Processes raw 16-bit PCM audio files through the noise suppression pipeline. Operates on raw audio without WAV headers.

```bash
# Prepare input audio (must be 16-bit PCM, mono, 48kHz, raw format)
# Convert from WAV using ffmpeg or sox:
ffmpeg -i noisy_input.wav -f s16le -acodec pcm_s16le -ar 48000 -ac 1 noisy_input.raw

# Run noise suppression
./examples/rnnoise_demo noisy_input.raw denoised_output.raw

# Convert back to WAV for playback
ffmpeg -f s16le -ar 48000 -ac 1 -i denoised_output.raw denoised_output.wav

# Note: Input and output are RAW format, not WAV
# Each sample is a 16-bit signed integer (machine endian)
# No headers or metadata included
```

### Pre-allocated State Initialization

Uses a pre-allocated memory buffer for the denoise state instead of dynamic allocation. Useful for embedded systems.

```c
#include <stdlib.h>
#include "rnnoise.h"

int main() {
    int state_size;
    void *state_memory;
    DenoiseState *st;

    // Get required memory size
    state_size = rnnoise_get_size();
    printf("DenoiseState requires %d bytes\n", state_size);

    // Allocate memory
    state_memory = malloc(state_size);
    if (state_memory == NULL) {
        fprintf(stderr, "Memory allocation failed\n");
        return 1;
    }

    // Initialize pre-allocated state
    st = (DenoiseState *)state_memory;
    if (rnnoise_init(st, NULL) != 0) {
        fprintf(stderr, "Initialization failed\n");
        free(state_memory);
        return 1;
    }

    // Process audio frames...

    // No rnnoise_destroy() needed for pre-allocated state
    free(state_memory);
    return 0;
}
```

## Usage Summary

RNNoise is primarily used for real-time audio noise suppression in applications requiring low-latency speech enhancement.
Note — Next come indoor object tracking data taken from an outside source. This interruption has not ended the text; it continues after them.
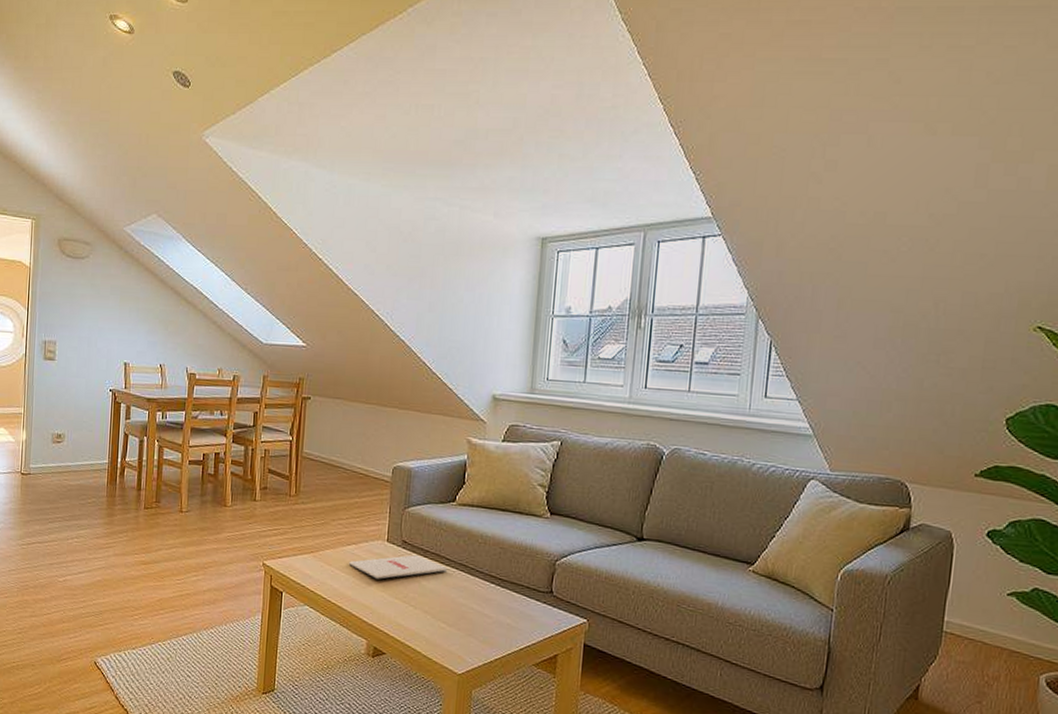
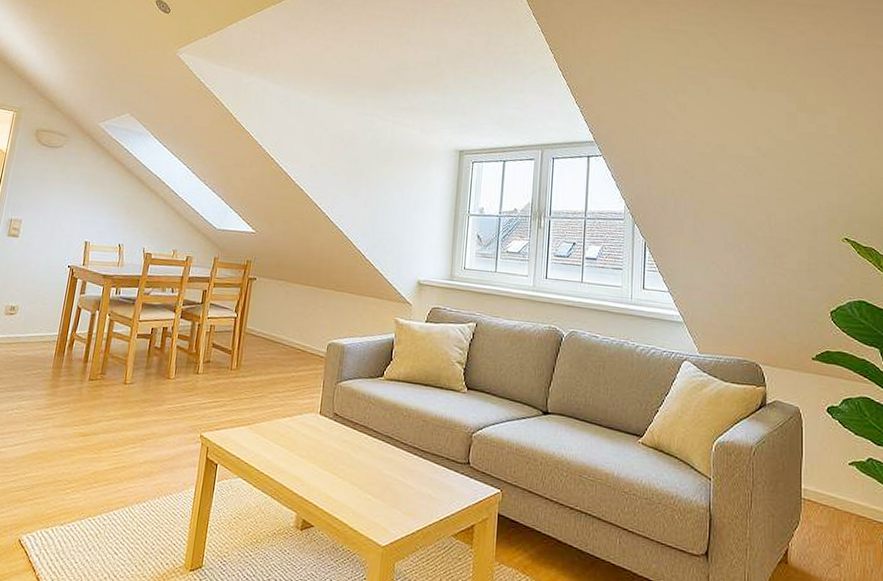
magazine: present [348,555,448,579] -> none [282,427,375,451]

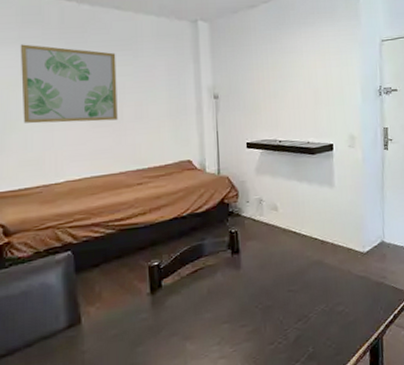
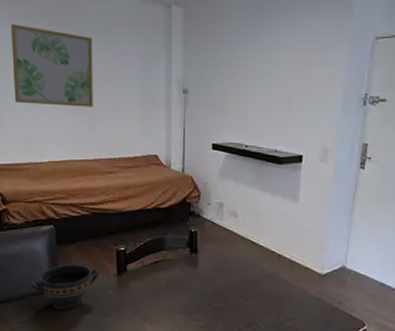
bowl: none [39,290,130,350] -> present [29,264,100,310]

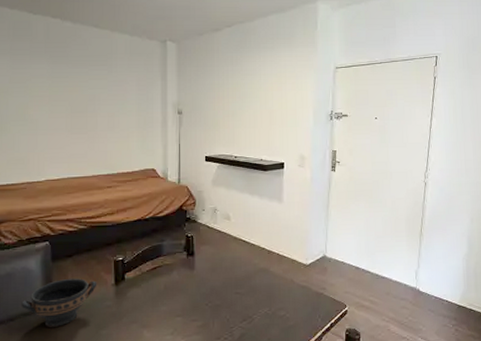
wall art: present [10,24,93,107] -> none [11,56,93,129]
Common use cases include VoIP clients, podcasting software, live streaming applications, voice assistants, and hearing aid signal processing. The library processes audio in 10ms frames (480 samples at 48 kHz), making it suitable for real-time applications with minimal latency overhead. The neural network model uses a GRU-based architecture that balances quality and computational efficiency.

Integration typically involves reading audio samples, converting to float format, calling `rnnoise_process_frame()` for each 480-sample frame, and writing the denoised output. The library supports both embedded models compiled into the binary and external models loaded at runtime, allowing flexibility in deployment scenarios. Custom models can be trained on domain-specific datasets using the provided Python training scripts, enabling optimization for particular acoustic environments or speaker characteristics. The model export pipeline handles quantization and optimization, producing efficient C code suitable for embedded systems or resource-constrained environments.